Source text ::
□ □ □ □ □ □ □

What happens to nature when we are no longer there?
In early 2020, wildlife cameraman James Aldred was commissioned to film the lives of a family of Goshawks in the New Forest, his childhood home. He began to plan a treetop hide in a remote site that would allow him to film the Gos nest, the newly hatched chicks and the lives of these elusive and enchanting birds.
Then lockdown. And as the world retreated, something remarkable happened. The noise of our everyday stilled. No more cars, no more off-roaders, no more airplanes roaring in the skies, no one in the Goshawk woods – except James.
At this unique moment, James was granted a once in a lifetime opportunity to keep filming. And so, over Spring and into Summer, he began to record his experiences in a place empty of people but filled with birdsong and new life.
Amidst the fragility and the fear, there was silver moonlight, tumbling fox cubs, calling curlew and, of course, the soaring Goshawks – shining like fire through one of our darkest times. A Goshawk summer unlike any other.
About the Author
James Aldred is an Emmy Award-winning documentary wildlife cameraman and filmmaker and the celebrated author of The Man Who Climbs Trees. He works with television and production companies around the world, including the BBC and National Geographic. He has collaborated with Sir David Attenborough on numerous projects including ‘Life of Mammals’, ‘Planet Earth’ and ‘Our Planet’, and has been nominated for BAFTA/RTS awards many times. He was lucky to spend the lockdown of Spring and Summer 2020 filming in the New Forest.

□ □ □ □ □ □ □

Data shown ::

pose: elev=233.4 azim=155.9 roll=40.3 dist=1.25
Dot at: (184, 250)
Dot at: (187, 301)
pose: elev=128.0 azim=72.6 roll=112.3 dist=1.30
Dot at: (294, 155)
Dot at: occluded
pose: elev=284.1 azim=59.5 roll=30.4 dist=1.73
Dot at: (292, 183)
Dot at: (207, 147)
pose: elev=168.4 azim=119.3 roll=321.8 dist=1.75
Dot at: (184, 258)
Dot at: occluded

□ □ □ □ □ □ □

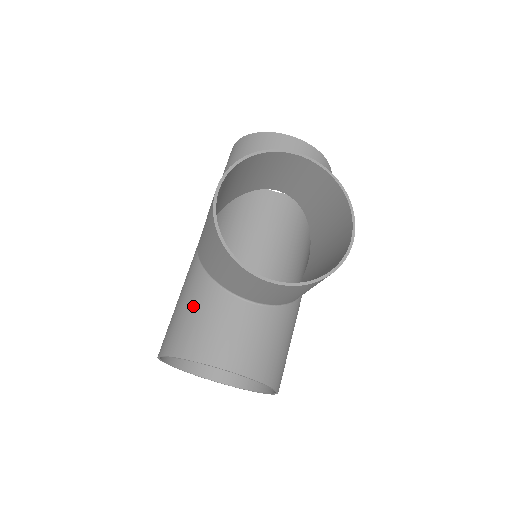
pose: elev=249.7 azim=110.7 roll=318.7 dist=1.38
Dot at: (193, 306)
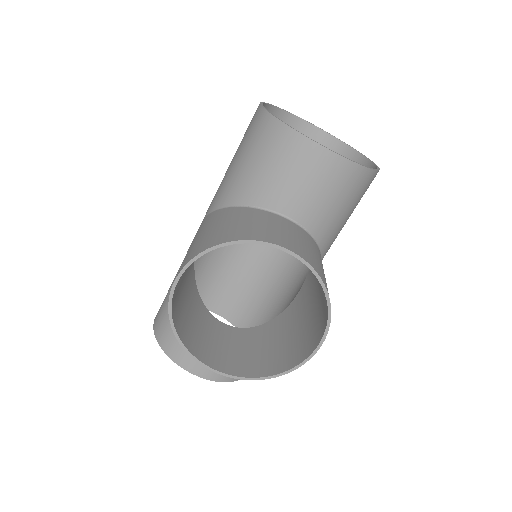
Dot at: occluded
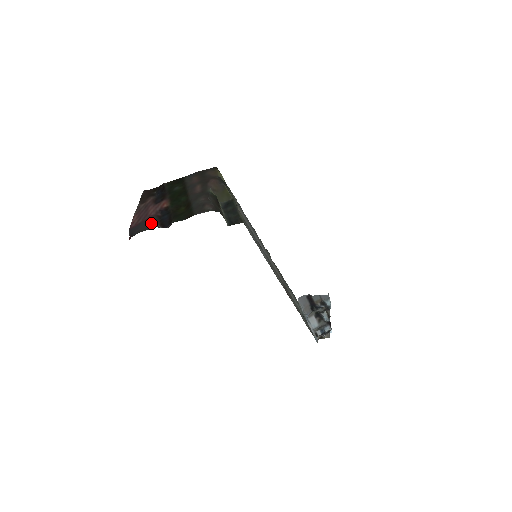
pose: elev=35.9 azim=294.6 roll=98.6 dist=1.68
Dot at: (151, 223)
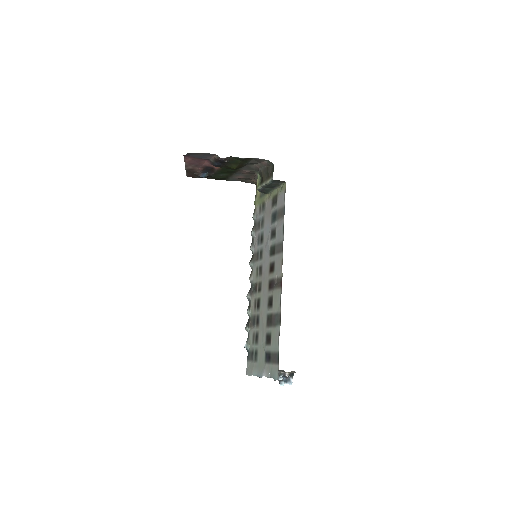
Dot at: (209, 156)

□ □ □ □ □ □ □

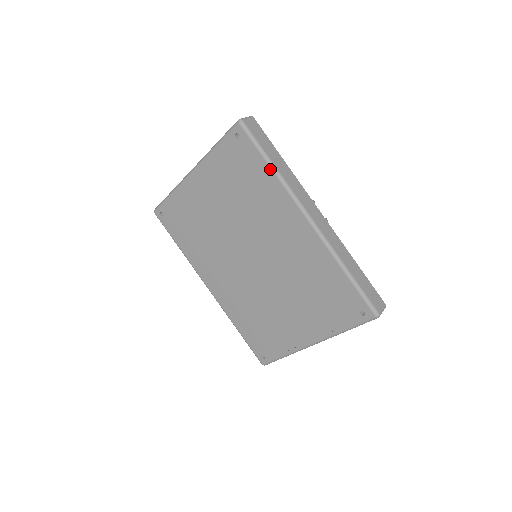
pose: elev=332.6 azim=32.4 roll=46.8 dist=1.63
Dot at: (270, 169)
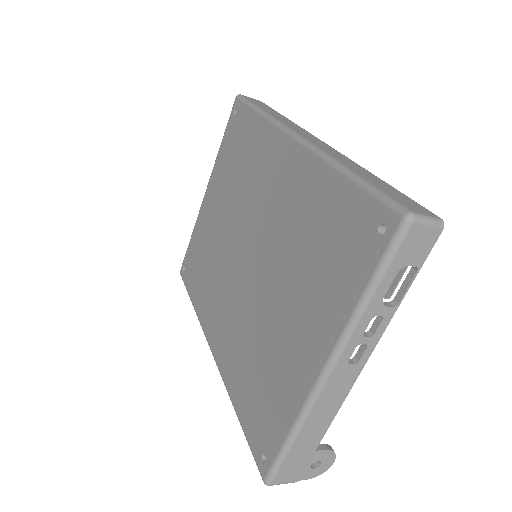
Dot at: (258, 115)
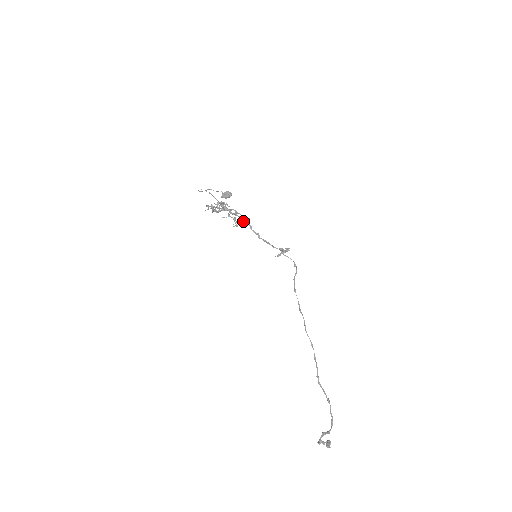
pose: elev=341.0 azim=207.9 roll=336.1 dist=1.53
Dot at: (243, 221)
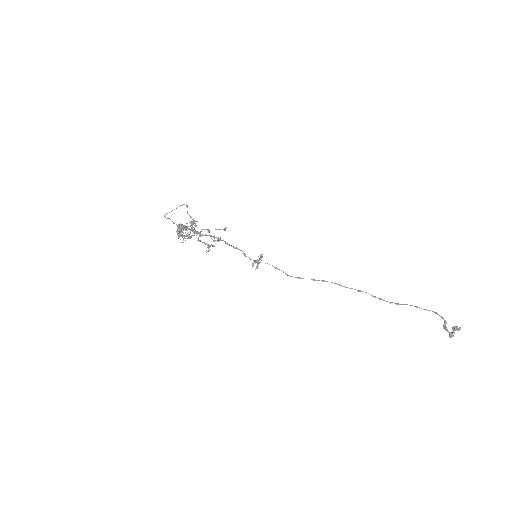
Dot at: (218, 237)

□ □ □ □ □ □ □

Written task ::
Please reproduce the Goshawk lockdown text in full, word for word. The rows have no role here.

Solution for this task ::
What happens to nature when we are no longer there?
In early 2020, wildlife cameraman James Aldred was commissioned to film the lives of a family of Goshawks in the New Forest, his childhood home. He began to plan a treetop hide in a remote site that would allow him to film the Gos nest, the newly hatched chicks and the lives of these elusive and enchanting birds.
Then lockdown. And as the world retreated, something remarkable happened. The noise of our everyday stilled. No more cars, no more off-roaders, no more airplanes roaring in the skies, no one in the Goshawk woods – except James.
At this unique moment, James was granted a once in a lifetime opportunity to keep filming. And so, over Spring and into Summer, he began to record his experiences in a place empty of people but filled with birdsong and new life.
Amidst the fragility and the fear, there was silver moonlight, tumbling fox cubs, calling curlew and, of course, the soaring Goshawks – shining like fire through one of our darkest times. A Goshawk summer unlike any other.
About the Author
James Aldred is an Emmy Award-winning documentary wildlife cameraman and filmmaker and the celebrated author of The Man Who Climbs Trees. He works with television and production companies around the world, including the BBC and National Geographic. He has collaborated with Sir David Attenborough on numerous projects including ‘Life of Mammals’, ‘Planet Earth’ and ‘Our Planet’, and has been nominated for BAFTA/RTS awards many times. He was lucky to spend the lockdown of Spring and Summer 2020 filming in the New Forest.